Not to mention, everyone had to keep that a secret. Even those who are space rivals to us. In this format, you’re giving them the experience of discussing things indirectly connected. You validate that there could be a lot of misinformation then slowly lead them down a path to where you disprove their belief, taking them along for the ride. This, in turn, makes a person feel that they landed at the conclusion themselves. No one attacked them for their belief, in this case.
A lot of the time, people do not think things through and land on what they assume is the easiest and therefore best concept to something. This is more so common in younger people, like teenagers or just kids in general. To them, the best concept is always the easiest. They have not learned, yet, about other concepts and their work ethic is often not where it needs to be.
Sadly, some people do not grow out of this. That is why it is important that you understand these types of issues among people you have a debate or argument with. Impossible arguments are created when you do not understand the person nor why they believe as they do. This is just as important as anything else. Learn how to talk to them, always making sure you connect in the way they best understand.
If a person is, say, homeschooled. They’d never be able to truly understand the experience of a High School. Therefore, they cannot speak to the difficulties of social issues within High Schools. Attempting to do so won’t go over well for them. That is why you have to understand this and calmly inform them of how things are. Going on the attack doesn’t help anyone here.
It is very important that you avoid impossible arguments by simply building a rapport with someone. You can have deep disagreements with people yet still get along with them.

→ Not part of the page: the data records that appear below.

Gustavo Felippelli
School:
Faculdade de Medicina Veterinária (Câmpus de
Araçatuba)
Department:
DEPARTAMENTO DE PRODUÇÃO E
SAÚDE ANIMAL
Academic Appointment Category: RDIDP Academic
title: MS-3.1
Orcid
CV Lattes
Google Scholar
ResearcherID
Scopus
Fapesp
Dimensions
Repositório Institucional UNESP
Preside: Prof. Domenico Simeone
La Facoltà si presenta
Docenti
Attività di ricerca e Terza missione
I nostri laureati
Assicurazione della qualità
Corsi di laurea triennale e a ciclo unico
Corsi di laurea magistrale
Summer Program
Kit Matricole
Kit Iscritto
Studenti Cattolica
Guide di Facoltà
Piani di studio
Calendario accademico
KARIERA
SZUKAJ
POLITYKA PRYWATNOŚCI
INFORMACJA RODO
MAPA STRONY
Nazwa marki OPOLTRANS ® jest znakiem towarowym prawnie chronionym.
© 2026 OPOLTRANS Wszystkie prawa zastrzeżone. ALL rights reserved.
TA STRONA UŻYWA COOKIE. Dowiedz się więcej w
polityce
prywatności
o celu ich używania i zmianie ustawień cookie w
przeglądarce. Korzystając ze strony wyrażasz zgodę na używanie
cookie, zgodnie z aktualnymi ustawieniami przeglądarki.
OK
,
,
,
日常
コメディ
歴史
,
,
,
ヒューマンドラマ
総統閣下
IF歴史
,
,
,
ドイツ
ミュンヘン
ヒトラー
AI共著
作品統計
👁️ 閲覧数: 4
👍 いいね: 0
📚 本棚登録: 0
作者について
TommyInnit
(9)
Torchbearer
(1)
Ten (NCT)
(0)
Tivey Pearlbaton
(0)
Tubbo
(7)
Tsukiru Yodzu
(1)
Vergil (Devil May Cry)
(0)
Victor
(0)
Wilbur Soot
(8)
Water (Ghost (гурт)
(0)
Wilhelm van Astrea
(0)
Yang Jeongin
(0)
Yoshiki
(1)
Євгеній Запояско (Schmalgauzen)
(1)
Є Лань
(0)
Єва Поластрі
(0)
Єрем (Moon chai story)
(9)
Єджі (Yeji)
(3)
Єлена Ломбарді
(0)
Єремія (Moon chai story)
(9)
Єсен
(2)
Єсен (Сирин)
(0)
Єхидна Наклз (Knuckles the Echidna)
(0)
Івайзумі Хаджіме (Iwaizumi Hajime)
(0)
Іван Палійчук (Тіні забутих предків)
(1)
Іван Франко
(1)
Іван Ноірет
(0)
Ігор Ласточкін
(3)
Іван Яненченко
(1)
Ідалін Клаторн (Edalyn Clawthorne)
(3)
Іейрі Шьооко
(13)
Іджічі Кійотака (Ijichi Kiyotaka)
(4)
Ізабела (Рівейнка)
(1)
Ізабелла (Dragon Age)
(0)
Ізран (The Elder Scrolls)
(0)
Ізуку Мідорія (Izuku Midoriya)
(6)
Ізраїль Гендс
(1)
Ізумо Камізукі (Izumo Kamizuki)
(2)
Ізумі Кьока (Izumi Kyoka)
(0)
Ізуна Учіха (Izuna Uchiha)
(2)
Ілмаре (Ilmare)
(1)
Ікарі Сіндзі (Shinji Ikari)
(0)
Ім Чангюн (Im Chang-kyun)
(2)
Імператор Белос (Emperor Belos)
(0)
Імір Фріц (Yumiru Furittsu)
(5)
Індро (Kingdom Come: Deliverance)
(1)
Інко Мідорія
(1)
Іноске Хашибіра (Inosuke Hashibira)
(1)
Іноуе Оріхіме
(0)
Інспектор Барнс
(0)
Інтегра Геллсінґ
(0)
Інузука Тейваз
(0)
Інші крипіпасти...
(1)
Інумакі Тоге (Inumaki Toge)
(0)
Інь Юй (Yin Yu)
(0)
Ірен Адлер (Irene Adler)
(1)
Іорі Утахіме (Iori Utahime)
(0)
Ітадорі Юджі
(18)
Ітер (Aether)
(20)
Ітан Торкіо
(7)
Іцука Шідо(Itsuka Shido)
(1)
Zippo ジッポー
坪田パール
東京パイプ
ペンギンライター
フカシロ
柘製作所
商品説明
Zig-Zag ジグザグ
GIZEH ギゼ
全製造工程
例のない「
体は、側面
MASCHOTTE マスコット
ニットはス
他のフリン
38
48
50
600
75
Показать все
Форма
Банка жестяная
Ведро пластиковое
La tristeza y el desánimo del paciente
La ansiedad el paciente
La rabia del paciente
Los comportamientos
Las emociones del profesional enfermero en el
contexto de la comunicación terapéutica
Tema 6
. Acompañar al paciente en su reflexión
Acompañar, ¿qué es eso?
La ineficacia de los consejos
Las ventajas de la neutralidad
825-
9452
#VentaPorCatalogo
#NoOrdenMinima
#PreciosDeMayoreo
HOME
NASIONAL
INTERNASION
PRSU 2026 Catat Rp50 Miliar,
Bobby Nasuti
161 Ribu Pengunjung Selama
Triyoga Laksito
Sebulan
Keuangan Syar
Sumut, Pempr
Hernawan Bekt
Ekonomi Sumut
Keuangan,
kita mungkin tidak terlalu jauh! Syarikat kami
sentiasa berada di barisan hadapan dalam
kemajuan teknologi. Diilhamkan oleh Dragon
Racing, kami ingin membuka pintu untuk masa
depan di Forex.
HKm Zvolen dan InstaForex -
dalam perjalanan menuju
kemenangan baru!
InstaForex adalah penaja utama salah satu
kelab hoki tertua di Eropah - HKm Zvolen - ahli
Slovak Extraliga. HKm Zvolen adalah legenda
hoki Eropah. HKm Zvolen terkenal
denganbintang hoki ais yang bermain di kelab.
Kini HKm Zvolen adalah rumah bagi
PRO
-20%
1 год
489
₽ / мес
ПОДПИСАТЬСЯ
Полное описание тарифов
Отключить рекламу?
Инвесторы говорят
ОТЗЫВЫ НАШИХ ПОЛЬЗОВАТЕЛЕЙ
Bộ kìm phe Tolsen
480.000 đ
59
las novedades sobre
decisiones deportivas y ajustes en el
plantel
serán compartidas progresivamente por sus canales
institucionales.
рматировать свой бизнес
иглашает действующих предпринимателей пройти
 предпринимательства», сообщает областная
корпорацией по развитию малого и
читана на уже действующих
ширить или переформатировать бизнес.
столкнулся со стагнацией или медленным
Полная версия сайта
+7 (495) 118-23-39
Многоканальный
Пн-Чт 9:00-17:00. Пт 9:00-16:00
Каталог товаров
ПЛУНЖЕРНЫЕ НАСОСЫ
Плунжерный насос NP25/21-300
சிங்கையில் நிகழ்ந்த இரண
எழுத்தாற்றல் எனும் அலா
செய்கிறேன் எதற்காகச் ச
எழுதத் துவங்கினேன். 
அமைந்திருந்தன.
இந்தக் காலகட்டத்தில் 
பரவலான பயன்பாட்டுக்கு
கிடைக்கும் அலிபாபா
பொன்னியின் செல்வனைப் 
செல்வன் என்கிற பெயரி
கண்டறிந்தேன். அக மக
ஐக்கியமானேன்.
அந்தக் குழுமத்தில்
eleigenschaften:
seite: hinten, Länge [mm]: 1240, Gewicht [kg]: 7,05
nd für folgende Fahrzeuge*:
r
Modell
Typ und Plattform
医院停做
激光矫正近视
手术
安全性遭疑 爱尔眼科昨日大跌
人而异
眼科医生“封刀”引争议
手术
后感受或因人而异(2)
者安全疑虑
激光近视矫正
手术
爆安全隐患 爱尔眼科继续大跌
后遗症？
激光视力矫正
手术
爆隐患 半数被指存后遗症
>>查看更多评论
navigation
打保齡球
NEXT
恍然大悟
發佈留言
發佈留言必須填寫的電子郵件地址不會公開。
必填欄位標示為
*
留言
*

This was proven at the “Difficult Conversations Laboratory” within Columbia University.
Psychologist Peter T. Coleman claimed that people can have productive conversations even in disagreement. He said the best way to do this is to build up goodwill with the person. When you can find common ground and agreeable material, that helps for sure. However, also just being able to talk to someone like they are human is terrific too.
People do not want to just be a person’s punching bag. This is why they are more willing to listen to friends about controversial topics over a random guy on Facebook. Their friend built up a good rapport. Therefore, they do not often have impossible arguments with their friend. See what we mean? A connection is incredibly important when you want to have difficult conversations with people.
Perhaps, the best people who do this work in Late Night Television. People like Stephen Colbert, Trevor Noah, and previously people like Jon Stewart. Each man brought or currently brings extreme calm when discussing difficult topics with guests. Noah is likely the best at it today. Many of his guests get animated and he has to try to calm them down, often creating a great level of correspondence between both people.
He’s not doing this just so they will hear his point. He is doing this because it takes away the animation someone has. Instead of getting louder and causing essentially a screaming battle, calmness takes them down. Impossible arguments are created in these screaming battles. No one gets anything through and eventually, both will be too angry to listen to the other side.
When you aren’t screaming, you’re not attacking. You’re taking away any ability for one to be angry. They know when you’re calm that you’re listening to them. Even if you’re not, you’re sending that message. Therefore, they’ll be far more willing to listen to your points too. At this point, you’re not debating or arguing…you’re discussing. That is something we’re all cool with.